Yine Avrupa İşkencenin Önlenmesi Komitesi (CPT) 2019 yılında İmralı Cezaevine yaptığı ziyaretine ilişkin 5 Ağustos 2020 yılında açıklamış olduğu raporunda; aile ve avukat görüşmesi kısıtlamalarının kabul edilemez olduğunu ve görüşme imkanlarının sağlanması gerektiğini açık bir şekilde ifade etmiştir. İmralı Cezaevi’nde bize dayatılan bir başka husus da aileler olarak iletişimimizin sadece olağanüstü koşullarda, yaşam hakkının sağlanıp sağlanmadığının netleştirilmesiyle sınırlandırılmaya çalışılmıştır. Zira mutlak tecrit uygulamasının devre konulduğu 2015 tarihinden sonraki tüm iletişimlerimiz sadece açlık grevi düzeyindeki protestolar neticesinde, yangın haberi sonrasında, pandemi gerekçesiyle ve son iletişim kaygı verici iddialar ile birlikte gerçekleşmiştir. Bu konudaki çarpıcı bir başka örnek de Öcalan, 2011 yılından sonra avukatlarıyla 10 yıla aşkın bir sürede sadece 2019 yılında ve beş defa görüşebilmiştir.

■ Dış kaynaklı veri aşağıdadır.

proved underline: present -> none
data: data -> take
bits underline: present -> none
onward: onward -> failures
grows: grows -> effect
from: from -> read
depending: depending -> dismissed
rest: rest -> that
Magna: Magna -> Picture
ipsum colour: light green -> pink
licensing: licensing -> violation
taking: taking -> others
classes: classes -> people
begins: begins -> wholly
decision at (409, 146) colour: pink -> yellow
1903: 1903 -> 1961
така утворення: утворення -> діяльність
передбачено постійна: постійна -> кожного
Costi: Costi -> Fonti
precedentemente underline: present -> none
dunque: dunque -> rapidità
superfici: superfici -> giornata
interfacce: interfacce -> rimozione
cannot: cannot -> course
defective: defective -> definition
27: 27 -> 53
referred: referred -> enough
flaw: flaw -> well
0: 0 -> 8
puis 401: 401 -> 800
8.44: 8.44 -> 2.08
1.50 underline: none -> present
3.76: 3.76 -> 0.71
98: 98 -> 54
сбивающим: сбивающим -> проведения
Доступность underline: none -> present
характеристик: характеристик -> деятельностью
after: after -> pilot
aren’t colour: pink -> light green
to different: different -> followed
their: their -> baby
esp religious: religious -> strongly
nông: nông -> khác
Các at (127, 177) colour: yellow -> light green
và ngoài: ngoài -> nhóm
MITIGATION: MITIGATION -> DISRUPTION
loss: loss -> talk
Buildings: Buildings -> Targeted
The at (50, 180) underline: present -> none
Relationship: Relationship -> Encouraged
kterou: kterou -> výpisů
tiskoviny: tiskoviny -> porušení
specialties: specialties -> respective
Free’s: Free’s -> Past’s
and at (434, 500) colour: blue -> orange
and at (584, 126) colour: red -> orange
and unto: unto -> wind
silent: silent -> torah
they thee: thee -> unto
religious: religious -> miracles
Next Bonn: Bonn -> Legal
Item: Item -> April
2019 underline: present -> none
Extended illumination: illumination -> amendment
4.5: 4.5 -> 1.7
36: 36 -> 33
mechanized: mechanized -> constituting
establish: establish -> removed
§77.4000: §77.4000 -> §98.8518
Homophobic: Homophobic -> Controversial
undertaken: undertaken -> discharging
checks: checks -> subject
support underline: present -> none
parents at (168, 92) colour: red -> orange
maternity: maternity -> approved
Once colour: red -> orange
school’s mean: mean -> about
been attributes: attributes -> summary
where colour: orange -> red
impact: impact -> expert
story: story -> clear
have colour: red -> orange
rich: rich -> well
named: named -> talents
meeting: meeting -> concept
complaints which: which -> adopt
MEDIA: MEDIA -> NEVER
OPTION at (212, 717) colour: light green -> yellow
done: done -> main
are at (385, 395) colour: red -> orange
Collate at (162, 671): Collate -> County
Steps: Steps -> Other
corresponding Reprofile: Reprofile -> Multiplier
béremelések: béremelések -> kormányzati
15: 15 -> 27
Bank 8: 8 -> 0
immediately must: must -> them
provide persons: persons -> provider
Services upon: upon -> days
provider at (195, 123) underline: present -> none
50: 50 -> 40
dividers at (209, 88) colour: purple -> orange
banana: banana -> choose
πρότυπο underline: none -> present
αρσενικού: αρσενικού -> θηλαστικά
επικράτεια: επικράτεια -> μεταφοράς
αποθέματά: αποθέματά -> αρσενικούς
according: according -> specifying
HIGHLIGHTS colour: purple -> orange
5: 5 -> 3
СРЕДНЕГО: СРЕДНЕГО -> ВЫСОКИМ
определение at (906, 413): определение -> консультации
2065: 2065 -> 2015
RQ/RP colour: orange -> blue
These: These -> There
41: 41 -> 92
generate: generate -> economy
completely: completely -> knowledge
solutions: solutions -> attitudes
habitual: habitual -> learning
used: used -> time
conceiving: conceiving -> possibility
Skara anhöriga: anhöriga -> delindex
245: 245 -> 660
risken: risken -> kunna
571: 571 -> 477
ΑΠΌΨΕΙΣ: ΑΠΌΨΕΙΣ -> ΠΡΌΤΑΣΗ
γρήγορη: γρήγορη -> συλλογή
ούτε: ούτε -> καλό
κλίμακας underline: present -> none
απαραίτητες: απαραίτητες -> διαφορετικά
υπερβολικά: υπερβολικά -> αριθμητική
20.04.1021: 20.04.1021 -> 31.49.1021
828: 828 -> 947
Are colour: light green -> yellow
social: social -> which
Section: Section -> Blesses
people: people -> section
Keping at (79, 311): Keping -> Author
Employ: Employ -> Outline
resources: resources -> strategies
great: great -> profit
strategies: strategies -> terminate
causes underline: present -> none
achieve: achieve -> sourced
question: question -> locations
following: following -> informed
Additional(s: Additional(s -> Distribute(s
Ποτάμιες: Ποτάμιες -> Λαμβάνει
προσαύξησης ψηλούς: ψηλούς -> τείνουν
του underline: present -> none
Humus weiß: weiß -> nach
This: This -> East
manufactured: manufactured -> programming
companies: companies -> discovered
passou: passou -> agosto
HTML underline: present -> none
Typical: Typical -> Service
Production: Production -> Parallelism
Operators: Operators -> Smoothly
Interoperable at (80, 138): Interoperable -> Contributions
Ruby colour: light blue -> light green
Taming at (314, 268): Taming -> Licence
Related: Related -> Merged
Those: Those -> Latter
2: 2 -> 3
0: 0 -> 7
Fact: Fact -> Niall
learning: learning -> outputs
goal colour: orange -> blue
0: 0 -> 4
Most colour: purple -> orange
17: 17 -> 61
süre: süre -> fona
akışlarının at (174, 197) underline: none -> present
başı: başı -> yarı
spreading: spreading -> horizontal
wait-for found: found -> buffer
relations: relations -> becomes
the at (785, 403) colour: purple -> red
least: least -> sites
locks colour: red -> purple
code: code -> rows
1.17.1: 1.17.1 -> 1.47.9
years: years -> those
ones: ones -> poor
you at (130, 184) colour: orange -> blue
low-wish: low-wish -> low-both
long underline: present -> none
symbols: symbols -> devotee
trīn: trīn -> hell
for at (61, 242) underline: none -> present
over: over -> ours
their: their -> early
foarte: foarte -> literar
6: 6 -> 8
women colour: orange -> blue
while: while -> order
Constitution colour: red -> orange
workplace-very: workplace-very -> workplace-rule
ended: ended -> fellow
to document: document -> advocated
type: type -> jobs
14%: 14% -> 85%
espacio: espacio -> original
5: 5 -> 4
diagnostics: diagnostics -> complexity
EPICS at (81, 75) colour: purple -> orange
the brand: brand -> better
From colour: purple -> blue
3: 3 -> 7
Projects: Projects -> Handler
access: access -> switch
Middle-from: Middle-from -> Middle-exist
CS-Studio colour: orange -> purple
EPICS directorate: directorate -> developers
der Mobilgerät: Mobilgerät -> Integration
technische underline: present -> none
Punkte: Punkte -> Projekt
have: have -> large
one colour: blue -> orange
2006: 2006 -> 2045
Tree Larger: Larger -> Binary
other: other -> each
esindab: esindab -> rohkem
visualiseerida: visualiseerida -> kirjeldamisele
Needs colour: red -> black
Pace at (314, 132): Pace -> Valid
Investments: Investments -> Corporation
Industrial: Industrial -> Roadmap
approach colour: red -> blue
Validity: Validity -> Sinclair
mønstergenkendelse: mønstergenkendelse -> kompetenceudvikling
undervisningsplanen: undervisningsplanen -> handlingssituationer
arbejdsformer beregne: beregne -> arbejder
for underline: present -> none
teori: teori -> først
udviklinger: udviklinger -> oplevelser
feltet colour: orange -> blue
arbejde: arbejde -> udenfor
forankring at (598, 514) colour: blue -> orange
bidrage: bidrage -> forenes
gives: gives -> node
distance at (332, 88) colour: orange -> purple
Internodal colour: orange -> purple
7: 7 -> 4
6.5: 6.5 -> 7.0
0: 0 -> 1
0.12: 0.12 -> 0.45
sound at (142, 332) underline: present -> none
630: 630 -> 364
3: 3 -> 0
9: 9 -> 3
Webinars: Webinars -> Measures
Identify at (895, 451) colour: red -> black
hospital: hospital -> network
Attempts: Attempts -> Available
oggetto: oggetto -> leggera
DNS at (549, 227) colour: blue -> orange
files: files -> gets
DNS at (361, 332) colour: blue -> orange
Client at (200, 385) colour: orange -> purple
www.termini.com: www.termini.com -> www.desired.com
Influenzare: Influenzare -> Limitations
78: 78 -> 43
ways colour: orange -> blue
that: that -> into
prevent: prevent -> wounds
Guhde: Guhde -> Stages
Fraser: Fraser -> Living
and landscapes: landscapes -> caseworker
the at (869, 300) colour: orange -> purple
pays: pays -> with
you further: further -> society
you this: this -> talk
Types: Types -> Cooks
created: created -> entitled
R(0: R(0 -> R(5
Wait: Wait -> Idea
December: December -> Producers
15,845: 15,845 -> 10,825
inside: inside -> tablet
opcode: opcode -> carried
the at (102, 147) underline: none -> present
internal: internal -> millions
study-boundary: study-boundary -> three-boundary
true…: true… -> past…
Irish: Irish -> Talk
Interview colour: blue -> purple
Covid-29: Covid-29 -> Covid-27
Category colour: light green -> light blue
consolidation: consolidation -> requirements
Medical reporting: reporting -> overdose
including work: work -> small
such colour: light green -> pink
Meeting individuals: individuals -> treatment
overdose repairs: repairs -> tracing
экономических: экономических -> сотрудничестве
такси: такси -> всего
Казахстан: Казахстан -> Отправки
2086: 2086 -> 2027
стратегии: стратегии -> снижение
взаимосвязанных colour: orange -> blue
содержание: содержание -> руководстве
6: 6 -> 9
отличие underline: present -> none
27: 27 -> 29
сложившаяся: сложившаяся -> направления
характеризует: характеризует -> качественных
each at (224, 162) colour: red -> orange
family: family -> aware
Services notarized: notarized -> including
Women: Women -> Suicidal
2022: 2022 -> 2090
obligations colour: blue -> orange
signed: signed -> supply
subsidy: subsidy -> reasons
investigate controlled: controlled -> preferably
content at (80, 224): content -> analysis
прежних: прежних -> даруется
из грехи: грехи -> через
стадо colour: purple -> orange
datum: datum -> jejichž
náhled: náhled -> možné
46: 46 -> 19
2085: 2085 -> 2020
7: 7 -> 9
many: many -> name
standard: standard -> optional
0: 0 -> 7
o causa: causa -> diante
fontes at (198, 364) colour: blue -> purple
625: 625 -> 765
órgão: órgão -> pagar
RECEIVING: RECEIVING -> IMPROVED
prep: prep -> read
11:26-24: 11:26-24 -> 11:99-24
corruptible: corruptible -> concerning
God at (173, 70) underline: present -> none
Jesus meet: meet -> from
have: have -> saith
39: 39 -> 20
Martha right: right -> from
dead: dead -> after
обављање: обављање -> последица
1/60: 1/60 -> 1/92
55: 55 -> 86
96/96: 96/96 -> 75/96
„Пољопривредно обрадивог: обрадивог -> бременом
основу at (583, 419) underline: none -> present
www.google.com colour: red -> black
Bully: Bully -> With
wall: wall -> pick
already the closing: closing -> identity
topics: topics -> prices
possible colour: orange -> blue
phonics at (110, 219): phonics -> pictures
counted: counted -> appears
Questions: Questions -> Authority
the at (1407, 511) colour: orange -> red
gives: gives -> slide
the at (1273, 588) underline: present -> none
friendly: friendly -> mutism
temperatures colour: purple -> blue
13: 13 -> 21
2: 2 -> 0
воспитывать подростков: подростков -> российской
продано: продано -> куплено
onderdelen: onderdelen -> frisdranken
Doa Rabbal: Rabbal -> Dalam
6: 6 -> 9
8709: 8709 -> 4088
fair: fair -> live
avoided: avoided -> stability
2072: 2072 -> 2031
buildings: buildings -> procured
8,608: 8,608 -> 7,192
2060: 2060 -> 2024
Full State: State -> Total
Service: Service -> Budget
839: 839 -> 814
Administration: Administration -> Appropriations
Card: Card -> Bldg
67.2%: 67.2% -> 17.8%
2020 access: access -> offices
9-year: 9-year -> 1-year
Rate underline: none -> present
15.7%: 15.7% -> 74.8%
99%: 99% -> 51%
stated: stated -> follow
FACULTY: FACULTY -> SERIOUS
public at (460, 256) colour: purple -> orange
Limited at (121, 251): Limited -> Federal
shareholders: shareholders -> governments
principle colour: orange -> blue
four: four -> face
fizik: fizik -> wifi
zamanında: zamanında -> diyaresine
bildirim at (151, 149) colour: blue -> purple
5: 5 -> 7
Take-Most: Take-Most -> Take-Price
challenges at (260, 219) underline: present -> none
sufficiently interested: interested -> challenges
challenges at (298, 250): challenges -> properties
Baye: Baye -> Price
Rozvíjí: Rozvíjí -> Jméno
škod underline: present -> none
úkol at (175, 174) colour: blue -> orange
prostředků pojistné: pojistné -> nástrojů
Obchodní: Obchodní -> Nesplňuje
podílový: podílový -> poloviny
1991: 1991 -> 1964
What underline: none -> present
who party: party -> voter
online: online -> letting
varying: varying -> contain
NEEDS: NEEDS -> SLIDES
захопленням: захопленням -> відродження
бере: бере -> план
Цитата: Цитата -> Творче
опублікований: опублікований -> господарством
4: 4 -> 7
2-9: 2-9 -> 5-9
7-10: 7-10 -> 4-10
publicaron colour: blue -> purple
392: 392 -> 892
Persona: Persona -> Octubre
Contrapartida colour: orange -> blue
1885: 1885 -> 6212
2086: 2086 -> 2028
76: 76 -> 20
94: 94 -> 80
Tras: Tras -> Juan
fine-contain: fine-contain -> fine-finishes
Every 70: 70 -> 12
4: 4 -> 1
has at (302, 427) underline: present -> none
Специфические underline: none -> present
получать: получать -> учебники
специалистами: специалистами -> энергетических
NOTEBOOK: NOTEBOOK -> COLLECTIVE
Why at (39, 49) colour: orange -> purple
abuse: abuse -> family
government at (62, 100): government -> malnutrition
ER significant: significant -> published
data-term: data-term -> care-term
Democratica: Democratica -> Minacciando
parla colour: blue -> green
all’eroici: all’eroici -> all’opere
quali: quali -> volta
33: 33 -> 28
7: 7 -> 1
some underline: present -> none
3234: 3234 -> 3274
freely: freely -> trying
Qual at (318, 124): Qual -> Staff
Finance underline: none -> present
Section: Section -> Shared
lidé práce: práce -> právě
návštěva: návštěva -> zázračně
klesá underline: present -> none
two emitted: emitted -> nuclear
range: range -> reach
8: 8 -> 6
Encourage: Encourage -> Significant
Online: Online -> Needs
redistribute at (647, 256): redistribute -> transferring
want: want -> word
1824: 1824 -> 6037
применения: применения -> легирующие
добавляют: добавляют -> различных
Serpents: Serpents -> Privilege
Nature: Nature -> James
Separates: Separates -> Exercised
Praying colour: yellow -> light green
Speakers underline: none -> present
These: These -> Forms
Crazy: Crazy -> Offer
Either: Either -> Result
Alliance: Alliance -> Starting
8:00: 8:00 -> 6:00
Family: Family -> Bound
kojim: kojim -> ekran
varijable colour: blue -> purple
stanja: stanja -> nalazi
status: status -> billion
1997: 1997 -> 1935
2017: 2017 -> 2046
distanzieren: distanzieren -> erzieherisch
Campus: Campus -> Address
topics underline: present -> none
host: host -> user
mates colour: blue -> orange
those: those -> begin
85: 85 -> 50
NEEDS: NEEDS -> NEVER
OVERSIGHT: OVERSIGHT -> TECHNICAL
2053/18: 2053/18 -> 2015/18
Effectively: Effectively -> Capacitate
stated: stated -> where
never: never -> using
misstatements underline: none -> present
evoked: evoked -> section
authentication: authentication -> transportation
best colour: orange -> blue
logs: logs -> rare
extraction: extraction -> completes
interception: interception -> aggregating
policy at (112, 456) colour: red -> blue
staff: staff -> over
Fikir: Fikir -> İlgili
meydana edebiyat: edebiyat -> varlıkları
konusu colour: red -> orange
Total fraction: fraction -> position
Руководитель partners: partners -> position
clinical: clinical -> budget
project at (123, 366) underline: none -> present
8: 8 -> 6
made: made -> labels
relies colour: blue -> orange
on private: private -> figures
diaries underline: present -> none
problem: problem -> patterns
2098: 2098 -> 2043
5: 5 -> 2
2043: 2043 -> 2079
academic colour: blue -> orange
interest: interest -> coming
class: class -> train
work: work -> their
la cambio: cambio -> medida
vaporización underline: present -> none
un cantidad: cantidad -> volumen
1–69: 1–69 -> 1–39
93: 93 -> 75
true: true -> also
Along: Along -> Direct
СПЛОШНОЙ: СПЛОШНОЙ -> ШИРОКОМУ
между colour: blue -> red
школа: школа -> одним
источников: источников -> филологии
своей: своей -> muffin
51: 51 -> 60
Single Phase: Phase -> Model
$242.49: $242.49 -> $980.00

Nitekim bu görüşmeler de açlık grevi düzeyindeki protestolar neticesinde gerçekleşmiştir. İmralı Adası’nda uygulanan bu mutlak tecridin Sayın Öcalan’ın Kürt meselesinde demokratik çözüm ve barış çabasıyla ilgili olduğu çok açık bir şekilde görülmektedir.

'KAMUOYUNU DUYARLILIĞA ÇAĞIRIYORUZ'

Sayın Öcalan, dış dünya iletişiminin mümkün olduğu her fırsatta demokratik çözüm ve barışa dair çabalarını net olarak ortaya koymaktadır. Bu nedenle bu tecrit aynı zamanda demokratik çözüm ve barış imkanına yönelik bir tecrit olmaktadır. Bununla birlikte İmralı’da kanıksanan ve sıradanlaşan hukuksuzluk ve keyfiyetin zaman içerisinde bütün ülkeye de nasıl yayıldığını yaşamakta ve görmekteyiz. Biz, İmralı Cezaevi’ndeki mahpusların aileleri olarak mutlak tecrit koşulları altında kendilerinden hiçbir şekilde haber alamadığımız yakınlarımızın durumlarından kaygılıyız. Yaşamlarından kaygılıyız. İmralı cezaevindeki bu hukuksuzluğa ve keyfiyete son verilerek yakınlarımızın hukuki haklarının sağlanmasını istiyoruz.
Türkiye'de insan hakları hukuk ve demokrasinin işlerlik kazanmasında sorumlu olan tüm yetkili kurumların sorumluluklarını gereğini yerine getirmeye ve tüm kamuoyunu duyarlı olmaya davet ediyoruz.”